The second time Pushkin visited Don in 1829, having left for the Caucasus, where the war was waged with Turkey. The poet spent several days in Novocherkassk. Interested in the originality of Cossack clothes, he bought a kulelek (women’s old dress), an embroidered cap and a Don coat that he wore with pleasure.

Returning from the Caucasus, Pushkin visited the Don land for the third time. A stay on the Don did not pass without a trace. In his works, the poet repeatedly turned to Don, used Don Cossack folklore, the motives of Don Cossack folk art.

In 1836, Pushkin planned to publish a book by placing a section in it entitled "Poems Written During the Journey (1829)." In a series that literary scholars dubbed the Caucasian cycle, the poet intended to include nine lyric works. Last on the list was “Don”.

Mikhail Sholokhov was familiar with the work of Alexander Pushkin from an early age. His father had a large library - books by Pushkin, Tolstoy, Chekhov and other authors of Russian classical literature. Starting from the 1920s, as soon as he began to receive the first fees, Sholokhov began to collect his personal library, which included world and domestic classics, poetry collections, books on history, geography, and about travels and adventures.

According to the memoirs of contemporaries, Mikhail. Sholokhov knew Russian and foreign classical literature well, often in a conversation he quoted one or another author - and this was an appeal not only to a popular work, but also to letters and journalism.

In the book "About the Father" Mikhail Sholokhov (the writer’s son) passes conversations with his father. On many pages about different years, he says how his father quotes Pushkin (not only poetry, but also his articles), Hemingway, Chekhov, L. Tolstoy, Lermontov, Tyutchev, Leskov. “Knowing a large number of verses of various poets and being able to recall huge passages from prose from memory, his father often and very skillfully used them in conversation". I owe my spiritual development (if it is permissible to talk about myself with such a high "calm") to this soft and extremely tactful correction of my reading circle."
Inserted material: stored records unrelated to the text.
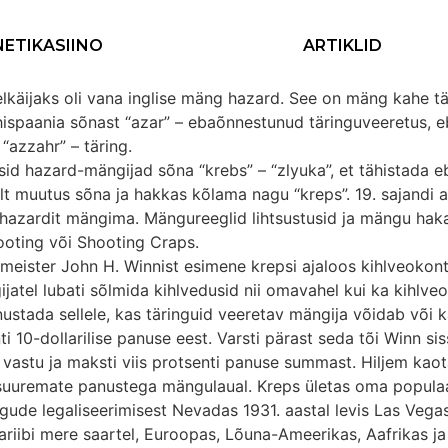
NETIKASIINO
ARTIKLID
elkäijaks oli vana inglise mäng hazard. See on mäng kahe t
 hispaania sõnast “azar” – ebaõnnestunud täringuveeretus, 
“azzahr” – täring.
sid hazard-mängijad sõna “krebs” – “zlyuka”, et tähistada 
rgult muutus sõna ja hakkas kõlama nagu “kreps”. 19. sajandi
azardit mängima. Mängureeglid lihtsustusid ja mängu haka
ooting või Shooting Craps.
umeister John H. Winnist esimene krepsi ajaloos kihlveokont
jatel lubati sõlmida kihlvedusid nii omavahel kui ka kihlveo
nustada sellele, kas täringuid veeretav mängija võidab või 
nti 10-dollarilise panuse eest. Varsti pärast seda tõi Winn s
vastu ja maksti viis protsenti panuse summast. Hiljem kaot
suuremate panustega mängulaual. Kreps ületas oma populaa
ude legaliseerimisest Nevadas 1931. aastal levis Las Vegas
riibi mere saartel, Euroopas, Lõuna-Ameerikas, Aafrikas ja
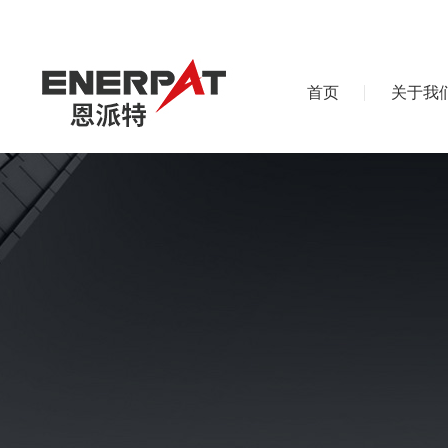
首页
关于我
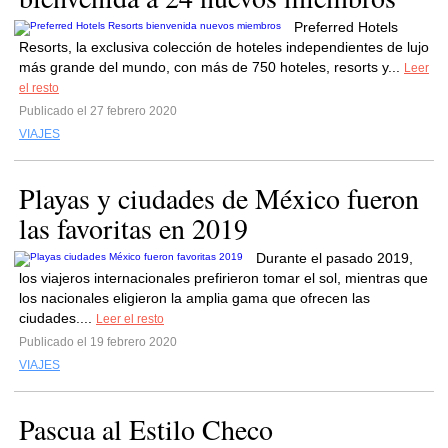
Preferred Hotels
Resorts, la exclusiva colección de hoteles independientes de lujo
más grande del mundo, con más de 750 hoteles, resorts y...
Leer
el resto
Publicado el 27 febrero 2020
VIAJES
Playas y ciudades de México fueron
las favoritas en 2019
Durante el pasado 2019,
los viajeros internacionales prefirieron tomar el sol, mientras que
los nacionales eligieron la amplia gama que ofrecen las
ciudades....
Leer el resto
Publicado el 19 febrero 2020
VIAJES
Pascua al Estilo Checo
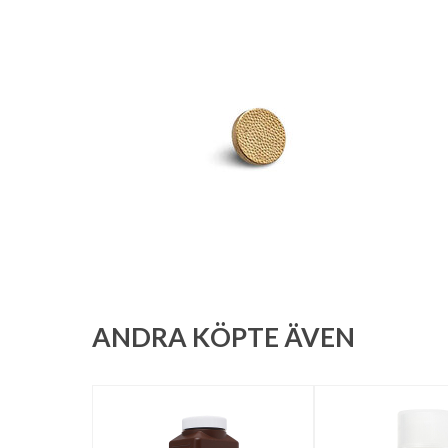
ANDRA KÖPTE ÄVEN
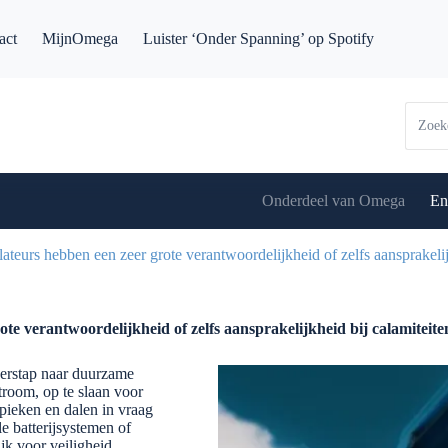
act
MijnOmega
Luister ‘Onder Spanning’ op Spotify
Onderdeel van Omega
En
eurs hebben een zeer grote verantwoordelijkheid of zelfs aansprakelij
e verantwoordelijkheid of zelfs aansprakelijkheid bij calamiteite
erstap naar duurzame
room, op te slaan voor
 pieken en dalen in vraag
e batterijsystemen of
ijk voor veiligheid,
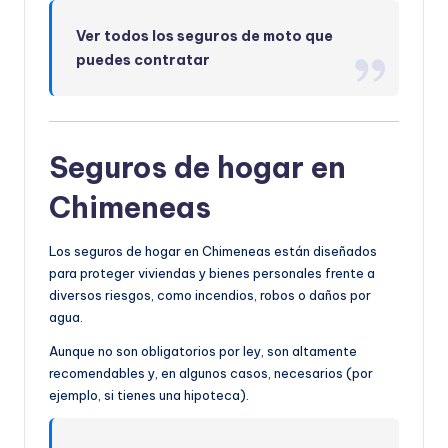
Ver todos los seguros de moto que
puedes contratar
Seguros de hogar en
Chimeneas
Los seguros de hogar en Chimeneas están diseñados
para proteger viviendas y bienes personales frente a
diversos riesgos, como incendios, robos o daños por
agua.
Aunque no son obligatorios por ley, son altamente
recomendables y, en algunos casos, necesarios (por
ejemplo, si tienes una hipoteca).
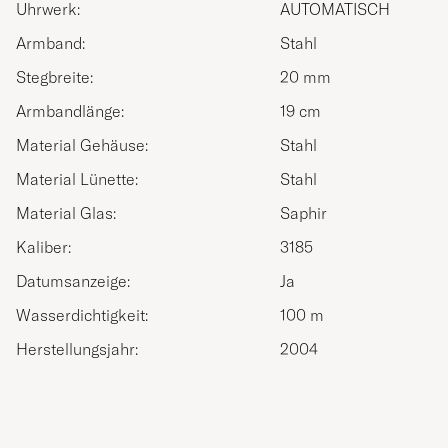
Uhrwerk:
AUTOMATISCH
Armband:
Stahl
Stegbreite:
20 mm
Armbandlänge:
19 cm
Material Gehäuse:
Stahl
Material Lünette:
Stahl
Material Glas:
Saphir
Kaliber:
3185
Datumsanzeige:
Ja
Wasserdichtigkeit:
100 m
Herstellungsjahr:
2004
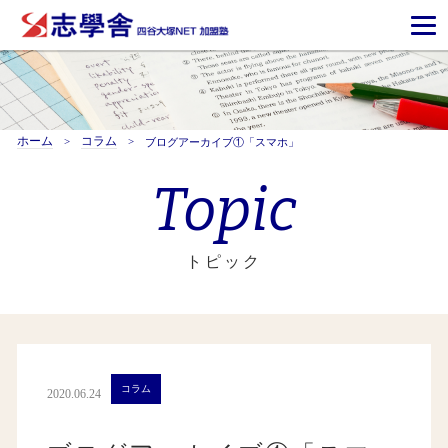
ホーム
コラム
ブログアーカイブ①「スマホ」
Topic
トピック
コラム
2020.06.24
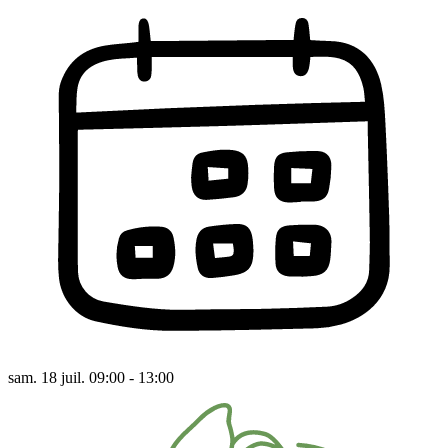
sam. 18 juil. 09:00 - 13:00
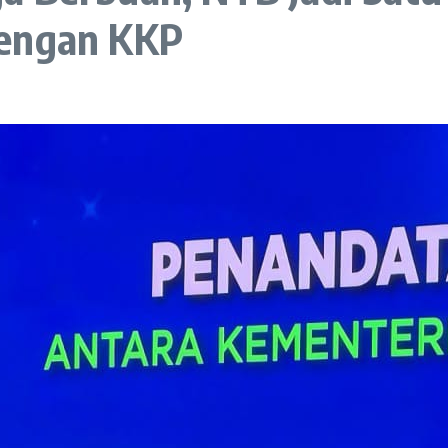
dengan KKP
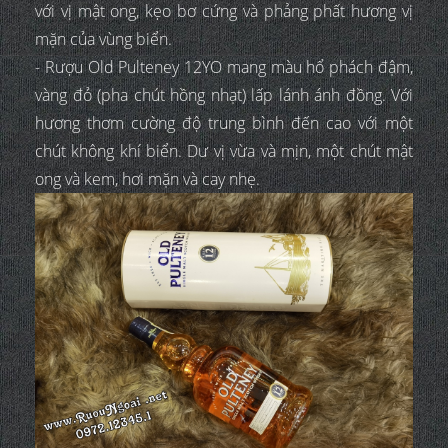
với vị mật ong, kẹo bơ cứng và phảng phất hương vị
mặn của vùng biển.
- Rượu Old Pulteney 12YO mang màu hổ phách đậm,
vàng đỏ (pha chút hồng nhạt) lấp lánh ánh đồng. Với
hương thơm cường độ trung bình đến cao với một
chút không khí biển. Dư vị vừa và mịn, một chút mật
ong và kem, hơi mặn và cay nhẹ.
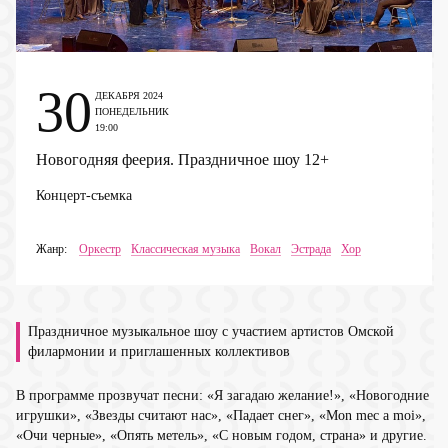
30
ДЕКАБРЯ 2024
ПОНЕДЕЛЬНИК
19:00
Новогодняя феерия. Праздничное шоу
12+
Концерт-съемка
Жанр:
Оркестр
Классическая музыка
Вокал
Эстрада
Хор
Праздничное музыкальное шоу с участием артистов Омской
филармонии и приглашенных коллективов
В программе прозвучат песни: «Я загадаю желание!», «Новогодние
игрушки», «Звезды считают нас», «Падает снег», «Mon mec a moi»,
«Очи черные», «Опять метель», «С новым годом, страна» и другие.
A lot is connected with the name of the poet in our country - streets, theaters, cinemas, libraries of his name, the most extensive network of historical and literary museums are dedicated to Alexander Pushkin. Museums dedicated to the life of  Pushkin, are available in Moscow, St. Petersburg, Chisinau, Gurzuf, Brodzyany (Slovakia) and other cities.

According to various sources, in Russia and abroad there are up to 300 monuments to the great Russian writer and poet in bronze and marble. One of them is located in the very center of Rostov-on-Don, at the intersection of Pushkinskaya Street and Voroshilovsky Prospekt. The monument cast in bronze was created in 1959 by the sculptor G. Schultz and architect M. Minkus and is an object of cultural heritage of regional importance.